Anomalies in Datastore
Anomalies in Qualytics are indicators of data that deviate from expected patterns or defined quality rules, often pointing to inconsistencies, errors, or unusual behavior within your datasets. These anomalies can arise when records or columns fail to meet validation checks—whether those checks are inferred by the system or authored manually by users.
Let’s get started 🚀
Navigation
Step 1: Log in to your Qualytics account and select the datastore from the left menu on which you want to manage your anomalies.
Step 2: Click on the “Anomalies” from the Navigation Tab.
Anomaly Status Categories
Anomalies exist in one of five distinct statuses, which are grouped into two broad categories:
Open Anomalies
By selecting Open Anomalies, you can view anomalies that have been detected but remain unacknowledged or unresolved. These anomalies require attention and may need further investigation or corrective action.
This option helps focus on unaddressed issues while allowing seamless navigation to All, Active, or Acknowledged anomalies as needed.
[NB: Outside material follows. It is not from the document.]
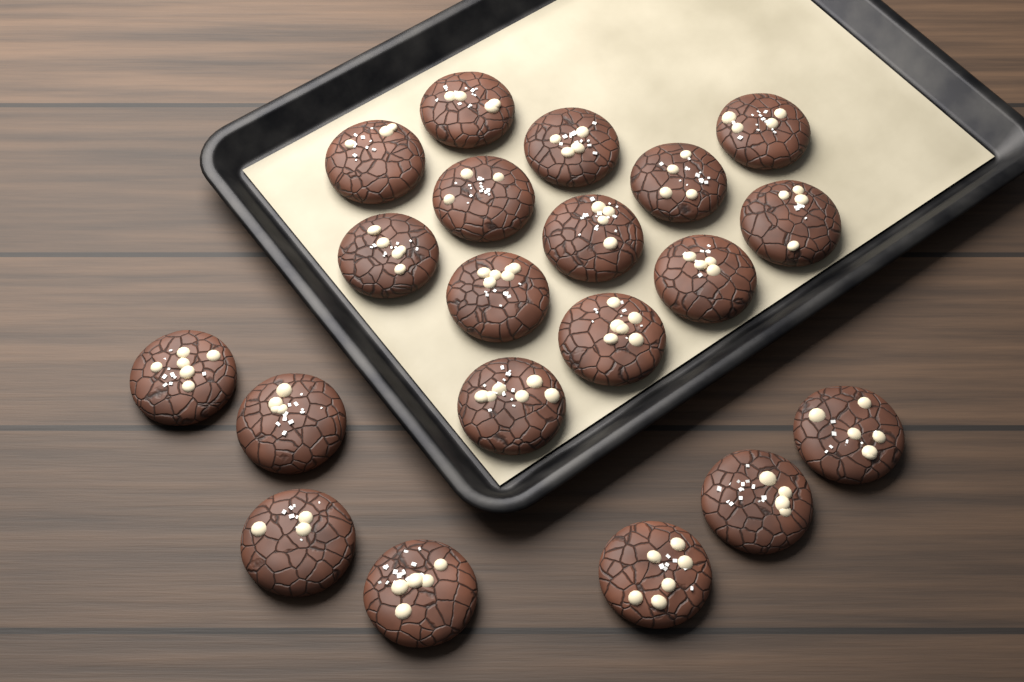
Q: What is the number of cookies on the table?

1. Active: By selecting Active Anomalies, you can focus on anomalies that are currently unresolved or require immediate attention. These are the anomalies that are still in play and have not yet been acknowledged, archived, or resolved.
2. Acknowledged: By selecting Acknowledged Anomalies, you can see all anomalies that have been reviewed and marked as acknowledged. This status indicates that the anomalies have been noted, though they may still require further action.
3. All: By selecting All Anomalies, you can view the complete list of anomalies, regardless of their status. This option helps you get a comprehensive overview of all issues that have been detected, whether they are currently active, acknowledged, or archived.
Archived Anomalies
By selecting Archived Anomalies, you can view anomalies that have been resolved or moved out of active consideration. Archiving anomalies allows you to keep a record of past issues without cluttering the active list.
You can also categorize the archived anomalies based on their status as Resolved, Duplicate and Invalid, to manage and review them effectively.
1. Resolved: This indicates that the anomaly was a legitimate data quality concern and has been addressed.
2. Duplicate: This indicates that the anomaly is a duplicate of an existing record and has already been addressed.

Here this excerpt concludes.